Pour la dégeler l’hiver, il fallait mener de l’eau chaude. Tout ça, j’ai connu. Alors le toubib, il a dit : Non madame, votre gamine elle a 9 ans, c’est déjà une petite femme, non non, on l’enlève. Alors je suis allée dans une… ils ont traité ça d’aérium, à Orgeval, du côté de Paris, et j’y suis restée 4 mois. Et quand je suis revenue, évidemment, j’étais potelée, bien retapée, tout, alors la vie a repris son cours… et je me suis mariée à 20 ans.
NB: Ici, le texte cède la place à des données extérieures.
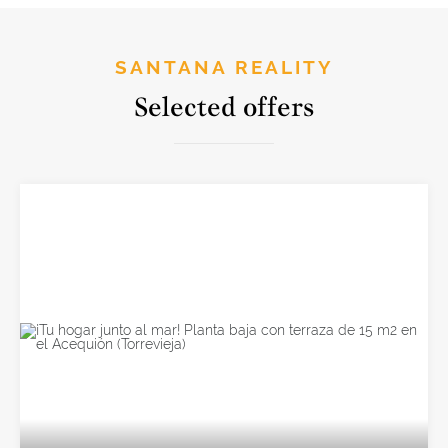
SANTANA REALITY
Selected offers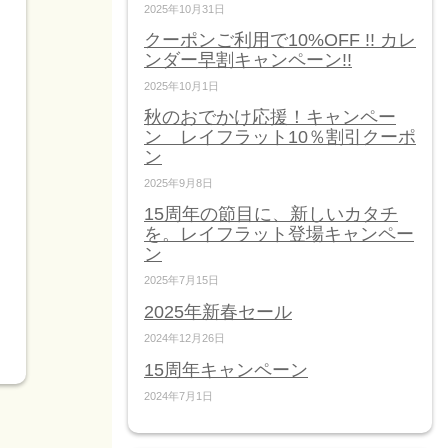
2025年10月31日
クーポンご利用で10%OFF !! カレ
ンダー早割キャンペーン!!
2025年10月1日
秋のおでかけ応援！キャンペー
ン レイフラット10％割引クーポ
ン
2025年9月8日
15周年の節目に、新しいカタチ
を。レイフラット登場キャンペー
ン
2025年7月15日
2025年新春セール
2024年12月26日
15周年キャンペーン
2024年7月1日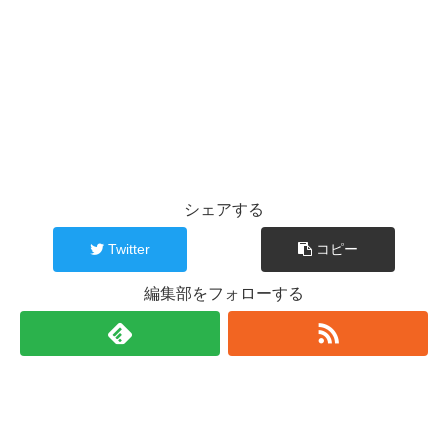
シェアする
Twitter
コピー
編集部をフォローする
Mais je suis tombée dans une famille où mon beau-père est décédé à 53 ans et ma belle-mère à 47. Donc on a repris le fonds de commerce, ça a duré un an. Et comme mon mari, on est des fans d’animaux, il pouvait pas faire l’abattoir. Il avait un beau-frère qui lui disait toujours : T’es un bon à rien… le mari de sa sœur, il lui disait toujours T’es un bon à rien, t’arriveras à rien, et ci et là. Mais mon mari, il voulait pas, il pouvait pas.

Maintenant, quand il voit des chats, il me dit : Faut les racheter pour les nourrir… J’en nourris 4 qui ne sont pas à moi. Alors on a vu cette annonce… et on était contents de quitter le Jura parce qu’entre-temps on avait travaillé à Saint-Claude, sur la lunette chez Rey, et on était payés à coups de lance-pierre… on avait un acompte tous les je-sais-pas-combien et jamais de paye vraiment. Le chef d’équipe, il me disait : Madame Dalloz, il me faut tant de lunettes pour ce soir. Il m’amenait des cartons. Il me faut tous ces cartons. Et moi je disais : Mais monsieur Ferrazi…

pour ce soir ?! Alors de ce fait-là, déjà, d’avoir travaillé chez Rey et de ne jamais avoir été payés normalement, ça a été le déclic. On est partis.